Die konsequente Anwendung neuer Technologien steht beim französischen Label «zéro résidu de pesticides» im Zentrum. Von der Entwicklung pflanzenschutzmittelreduzierender Anbaumethoden profitiert die ganze Gemüsebranche.

Der Weg zum Gemüsebaubetrieb von David Dubois in La Planche führt vorbei an viel Plastik. Wie ein grosser See reflektieren die Minitunnel hier 20 Kilometer südlich von Nantes jetzt im April das Licht der Frühlingssonne. Hier wächst das Gemüse der Zukunft. Das glaubt zumindest das Kollektiv «Nouveaux Champs» von französischen Gemüse- und Obstproduzenten, das im letzten Jahr das Label «Zéro Résidu des Pesticides» (ZRP) ins Leben gerufen hat. Es garantiert dem Konsumenten, dass in den Produkten keine Pflanzenschutzmittelrückstände über der technisch möglichen Nachweisgrenze von 0.01 Milligramm pro Kilogramm vorhanden sind. Je nach Kultur werden bis zu 800 aktive Wirkstoffe untersucht. Immerhin 33 Unternehmen mit mehr als 3000 Produzenten machen im Kollektiv mit, es repräsentiert zehn Prozent der gesamten französischen Gemüse- und Obstproduktion. In diesem Jahr sollen 30 000 Tonnen Gemüse und Obst mit dem ZRP-Label verkauft werden.

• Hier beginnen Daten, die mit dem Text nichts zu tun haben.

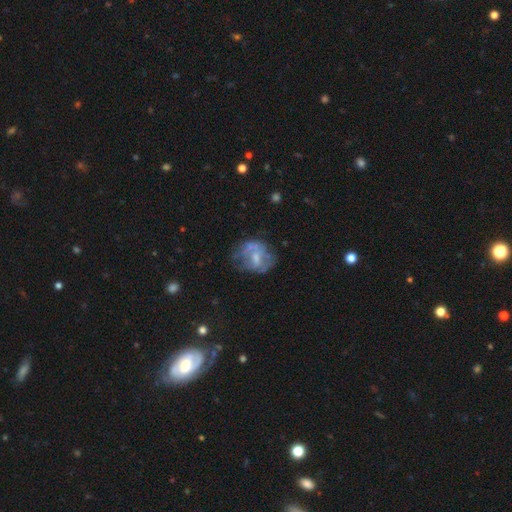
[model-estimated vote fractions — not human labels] This is possibly a featured or disk galaxy (58%). It is clearly not viewed edge-on (97%). Bar: possibly no (55%). Spiral arm pattern: likely no (64%). Central bulge: marginally moderate (39%). Merging: possibly none (47%).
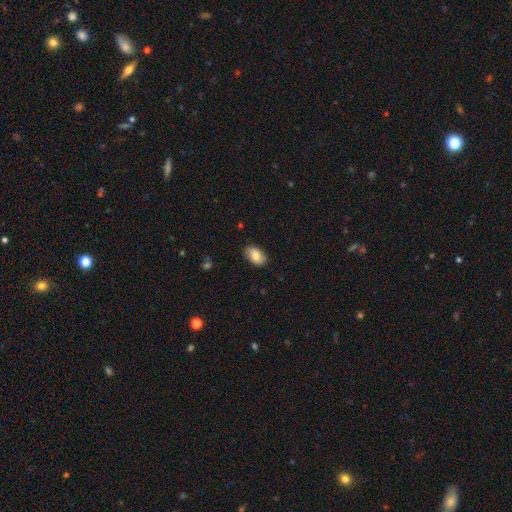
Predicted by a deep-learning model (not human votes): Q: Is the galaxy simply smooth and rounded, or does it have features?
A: smooth — 75%.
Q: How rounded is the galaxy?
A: in between — 91%.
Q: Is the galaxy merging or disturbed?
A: none — 82%.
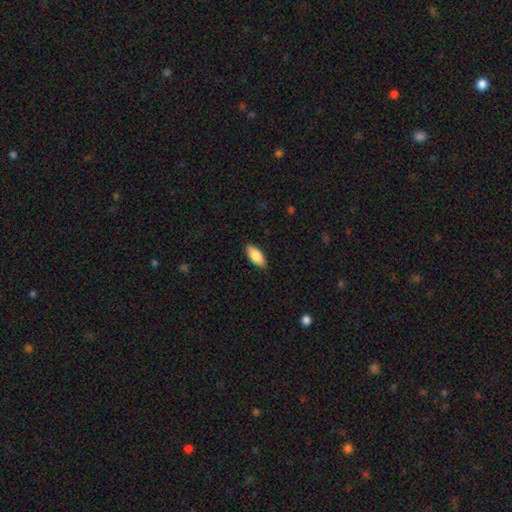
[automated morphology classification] Q: Smooth or featured?
A: smooth (83%); runner-up: featured or disk (11%)
Q: How rounded?
A: in between (87%); runner-up: cigar-shaped (11%)
Q: Merging?
A: none (88%); runner-up: minor disturbance (9%)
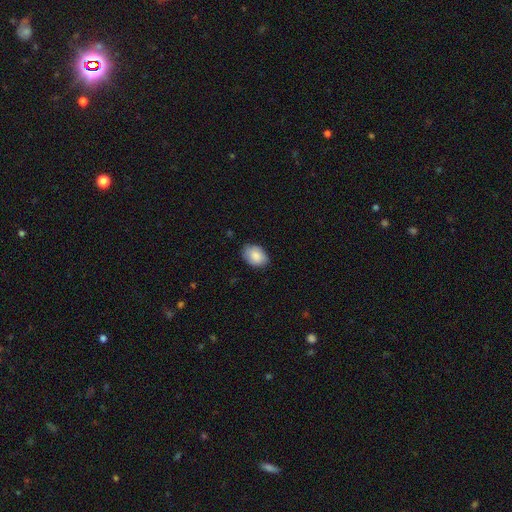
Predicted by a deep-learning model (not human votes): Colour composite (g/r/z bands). It shows a smooth galaxy with no disk features (86%) that is in between round and cigar-shaped (81%). Merging: none (80%).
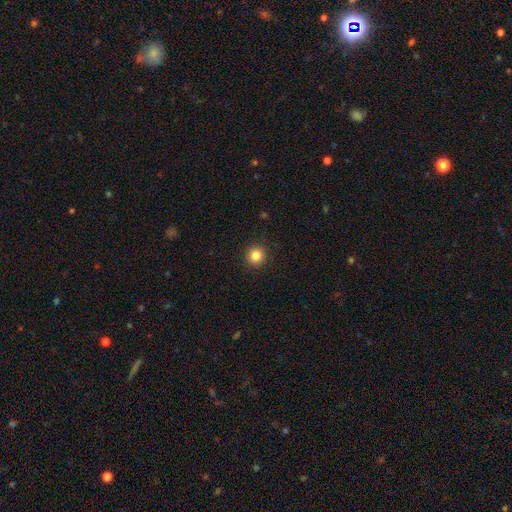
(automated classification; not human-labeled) Morphology: type=smooth (84%); roundness=round (94%); merging=none (92%).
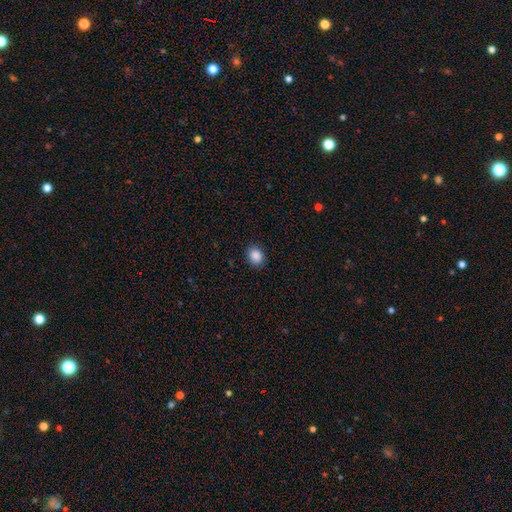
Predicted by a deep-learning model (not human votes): smooth 88%, star or artifact 9%, featured or disk 3%. Down the decision tree: how rounded — round (50%); merging — none (88%).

ZRP soll sozusagen zur dritten Kraft neben konventionellem und biologischem Anbau werden. Das Prinzip: Das geerntete Gemüse oder das Obst wird vor der Auslieferung von einem zertifizierten Labor auf Null-Rückstände geprüft, und der Überwachungsplan mit den durchgeführten Analysen beigelegt. Am Label teilnehmende Gemüsegärtner müssen ein Audit über sich ergehen lassen, das überprüft, ob er die Voraussetzungen erfüllt sowie ein Pflichtenheft für die ZRP-Produktion unterzeichnen. Die Einhaltung wird kontrolliert. Der ZRP-Anbau ist durchaus speziell, wie das Beispiel von David Dubois zeigt. Der Gemüseproduzent bewirtschaftet 60 Hektaren Gemüseanbauflächen, davon 45 Hektaren im Freiland. Er vermarktet seine Ware über die Genossenschaft Oceane, in der über 70 Gemüsegärtner aus der Region Nantes zusammengeschlossen sind.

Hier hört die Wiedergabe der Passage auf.